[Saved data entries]
>> start

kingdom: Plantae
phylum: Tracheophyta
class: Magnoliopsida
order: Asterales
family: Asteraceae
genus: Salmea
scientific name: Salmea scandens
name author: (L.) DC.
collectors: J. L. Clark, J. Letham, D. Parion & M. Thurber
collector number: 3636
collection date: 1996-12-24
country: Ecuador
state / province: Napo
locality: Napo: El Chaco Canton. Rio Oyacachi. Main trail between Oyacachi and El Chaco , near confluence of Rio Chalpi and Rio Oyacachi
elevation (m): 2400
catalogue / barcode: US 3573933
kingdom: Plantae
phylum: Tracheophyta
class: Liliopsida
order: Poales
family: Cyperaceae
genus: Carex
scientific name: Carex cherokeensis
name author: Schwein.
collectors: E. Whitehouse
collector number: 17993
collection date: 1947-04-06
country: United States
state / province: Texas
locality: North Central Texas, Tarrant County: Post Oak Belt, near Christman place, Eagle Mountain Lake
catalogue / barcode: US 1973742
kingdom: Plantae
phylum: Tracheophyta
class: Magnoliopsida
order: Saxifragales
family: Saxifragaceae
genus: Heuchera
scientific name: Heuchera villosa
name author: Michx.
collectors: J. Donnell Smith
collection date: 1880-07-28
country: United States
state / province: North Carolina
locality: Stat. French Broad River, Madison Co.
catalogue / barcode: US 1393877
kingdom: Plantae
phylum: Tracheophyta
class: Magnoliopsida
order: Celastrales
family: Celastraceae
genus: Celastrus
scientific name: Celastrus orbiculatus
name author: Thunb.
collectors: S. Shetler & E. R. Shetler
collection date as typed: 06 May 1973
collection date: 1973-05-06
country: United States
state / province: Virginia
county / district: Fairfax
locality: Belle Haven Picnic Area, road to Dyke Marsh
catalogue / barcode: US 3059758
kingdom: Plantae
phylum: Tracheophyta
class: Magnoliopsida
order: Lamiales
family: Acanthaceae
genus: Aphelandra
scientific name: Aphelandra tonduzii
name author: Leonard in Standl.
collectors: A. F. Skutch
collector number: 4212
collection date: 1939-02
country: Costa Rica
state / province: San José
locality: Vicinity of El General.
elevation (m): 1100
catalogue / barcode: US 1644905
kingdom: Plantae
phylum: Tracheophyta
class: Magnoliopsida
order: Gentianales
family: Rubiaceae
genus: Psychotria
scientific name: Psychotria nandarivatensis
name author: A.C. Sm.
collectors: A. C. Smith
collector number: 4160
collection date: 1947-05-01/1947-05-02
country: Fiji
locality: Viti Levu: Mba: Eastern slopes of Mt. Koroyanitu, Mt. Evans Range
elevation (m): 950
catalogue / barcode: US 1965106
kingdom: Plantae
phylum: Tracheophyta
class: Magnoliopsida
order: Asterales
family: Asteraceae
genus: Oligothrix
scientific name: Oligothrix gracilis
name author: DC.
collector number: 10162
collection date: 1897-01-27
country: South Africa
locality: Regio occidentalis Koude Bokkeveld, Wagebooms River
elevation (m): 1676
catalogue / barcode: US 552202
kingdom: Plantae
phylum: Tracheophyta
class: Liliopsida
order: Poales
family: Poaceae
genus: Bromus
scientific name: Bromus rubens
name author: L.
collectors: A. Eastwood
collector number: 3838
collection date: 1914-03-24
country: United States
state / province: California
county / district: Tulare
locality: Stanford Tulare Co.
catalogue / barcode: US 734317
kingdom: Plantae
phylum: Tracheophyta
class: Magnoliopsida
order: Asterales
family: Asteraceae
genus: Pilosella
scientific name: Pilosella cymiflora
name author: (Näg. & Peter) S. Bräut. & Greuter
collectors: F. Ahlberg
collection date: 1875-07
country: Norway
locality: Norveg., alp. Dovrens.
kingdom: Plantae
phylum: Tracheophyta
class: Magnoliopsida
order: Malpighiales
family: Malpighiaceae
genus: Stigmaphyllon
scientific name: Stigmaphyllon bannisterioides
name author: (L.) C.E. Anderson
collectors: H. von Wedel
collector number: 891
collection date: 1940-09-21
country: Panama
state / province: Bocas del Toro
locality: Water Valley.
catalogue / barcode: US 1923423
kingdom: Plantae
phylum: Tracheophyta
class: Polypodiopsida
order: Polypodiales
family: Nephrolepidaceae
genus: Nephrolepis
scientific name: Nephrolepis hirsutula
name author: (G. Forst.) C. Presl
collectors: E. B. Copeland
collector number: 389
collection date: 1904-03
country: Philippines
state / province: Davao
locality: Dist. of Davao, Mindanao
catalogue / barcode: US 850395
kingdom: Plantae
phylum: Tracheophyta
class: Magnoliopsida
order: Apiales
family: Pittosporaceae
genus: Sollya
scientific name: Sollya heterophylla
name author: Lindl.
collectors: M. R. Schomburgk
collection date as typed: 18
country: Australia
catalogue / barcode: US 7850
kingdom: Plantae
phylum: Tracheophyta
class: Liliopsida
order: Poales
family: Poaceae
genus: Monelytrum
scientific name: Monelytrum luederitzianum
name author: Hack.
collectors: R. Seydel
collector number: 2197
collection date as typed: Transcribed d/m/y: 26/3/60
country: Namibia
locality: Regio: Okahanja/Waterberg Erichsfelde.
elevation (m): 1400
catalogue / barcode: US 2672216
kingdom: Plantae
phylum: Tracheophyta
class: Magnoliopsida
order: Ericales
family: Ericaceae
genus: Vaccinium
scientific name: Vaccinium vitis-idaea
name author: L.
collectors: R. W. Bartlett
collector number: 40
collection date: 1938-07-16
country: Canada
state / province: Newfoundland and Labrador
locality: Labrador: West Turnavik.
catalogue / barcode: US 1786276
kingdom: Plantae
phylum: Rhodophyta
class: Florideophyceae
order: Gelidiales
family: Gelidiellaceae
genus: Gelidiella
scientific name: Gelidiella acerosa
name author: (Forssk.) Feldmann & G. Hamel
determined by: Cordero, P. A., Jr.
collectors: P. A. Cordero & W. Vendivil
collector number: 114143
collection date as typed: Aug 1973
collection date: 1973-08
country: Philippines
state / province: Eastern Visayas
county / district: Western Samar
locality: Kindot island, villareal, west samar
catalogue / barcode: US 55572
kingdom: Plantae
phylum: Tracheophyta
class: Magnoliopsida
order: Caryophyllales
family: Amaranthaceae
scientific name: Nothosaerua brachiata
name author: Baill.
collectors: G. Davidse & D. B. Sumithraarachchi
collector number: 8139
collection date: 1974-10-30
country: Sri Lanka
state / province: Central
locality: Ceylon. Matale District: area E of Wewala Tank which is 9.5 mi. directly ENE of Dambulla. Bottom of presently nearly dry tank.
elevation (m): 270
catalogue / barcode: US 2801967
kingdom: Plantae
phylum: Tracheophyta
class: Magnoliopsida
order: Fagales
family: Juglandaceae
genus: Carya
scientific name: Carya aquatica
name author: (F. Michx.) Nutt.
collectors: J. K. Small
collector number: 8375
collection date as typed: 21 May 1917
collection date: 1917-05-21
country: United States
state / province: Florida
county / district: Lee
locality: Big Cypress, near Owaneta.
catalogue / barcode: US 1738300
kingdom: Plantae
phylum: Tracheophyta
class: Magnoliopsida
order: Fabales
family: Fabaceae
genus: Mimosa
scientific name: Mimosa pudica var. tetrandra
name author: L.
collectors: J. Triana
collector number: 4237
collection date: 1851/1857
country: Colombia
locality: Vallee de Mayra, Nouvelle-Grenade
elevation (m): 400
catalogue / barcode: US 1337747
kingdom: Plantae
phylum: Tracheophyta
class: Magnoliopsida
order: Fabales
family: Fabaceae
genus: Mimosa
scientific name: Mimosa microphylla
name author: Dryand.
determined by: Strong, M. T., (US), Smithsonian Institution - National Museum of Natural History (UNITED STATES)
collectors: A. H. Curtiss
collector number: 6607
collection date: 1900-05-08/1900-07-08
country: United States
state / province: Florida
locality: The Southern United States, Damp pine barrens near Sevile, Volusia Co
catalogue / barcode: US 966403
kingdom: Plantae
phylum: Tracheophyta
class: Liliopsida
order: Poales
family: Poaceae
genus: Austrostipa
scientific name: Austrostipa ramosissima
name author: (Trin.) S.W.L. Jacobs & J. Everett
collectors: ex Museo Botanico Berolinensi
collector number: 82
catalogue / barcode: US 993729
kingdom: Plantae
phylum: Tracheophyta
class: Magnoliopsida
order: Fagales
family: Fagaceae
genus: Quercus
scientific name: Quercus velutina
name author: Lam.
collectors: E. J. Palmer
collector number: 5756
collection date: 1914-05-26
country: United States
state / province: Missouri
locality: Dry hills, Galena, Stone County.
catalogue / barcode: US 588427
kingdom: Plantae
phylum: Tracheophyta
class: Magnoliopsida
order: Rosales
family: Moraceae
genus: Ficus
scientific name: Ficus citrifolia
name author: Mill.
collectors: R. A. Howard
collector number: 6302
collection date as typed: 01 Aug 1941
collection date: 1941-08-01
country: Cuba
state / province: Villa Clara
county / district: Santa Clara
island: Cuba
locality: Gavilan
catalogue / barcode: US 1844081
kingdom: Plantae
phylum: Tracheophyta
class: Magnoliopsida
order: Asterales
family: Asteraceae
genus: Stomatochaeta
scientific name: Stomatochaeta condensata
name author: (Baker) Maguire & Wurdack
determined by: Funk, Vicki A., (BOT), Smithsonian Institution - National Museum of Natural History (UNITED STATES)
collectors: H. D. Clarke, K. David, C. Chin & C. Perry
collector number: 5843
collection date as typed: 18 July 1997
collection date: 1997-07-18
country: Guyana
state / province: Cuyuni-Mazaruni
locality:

>> end

*Requirement*
Starting at the line containing "state / province: North Carolina" and ending at the line containing "genus: Psychotria", write those lines out again with "locality" swapped for "site" and nothing else changed.

*Solved exercise*
state / province: North Carolina
site: Stat. French Broad River, Madison Co.
catalogue / barcode: US 1393877
kingdom: Plantae
phylum: Tracheophyta
class: Magnoliopsida
order: Celastrales
family: Celastraceae
genus: Celastrus
scientific name: Celastrus orbiculatus
name author: Thunb.
collectors: S. Shetler & E. R. Shetler
collection date as typed: 06 May 1973
collection date: 1973-05-06
country: United States
state / province: Virginia
county / district: Fairfax
site: Belle Haven Picnic Area, road to Dyke Marsh
catalogue / barcode: US 3059758
kingdom: Plantae
phylum: Tracheophyta
class: Magnoliopsida
order: Lamiales
family: Acanthaceae
genus: Aphelandra
scientific name: Aphelandra tonduzii
name author: Leonard in Standl.
collectors: A. F. Skutch
collector number: 4212
collection date: 1939-02
country: Costa Rica
state / province: San José
site: Vicinity of El General.
elevation (m): 1100
catalogue / barcode: US 1644905
kingdom: Plantae
phylum: Tracheophyta
class: Magnoliopsida
order: Gentianales
family: Rubiaceae
genus: Psychotria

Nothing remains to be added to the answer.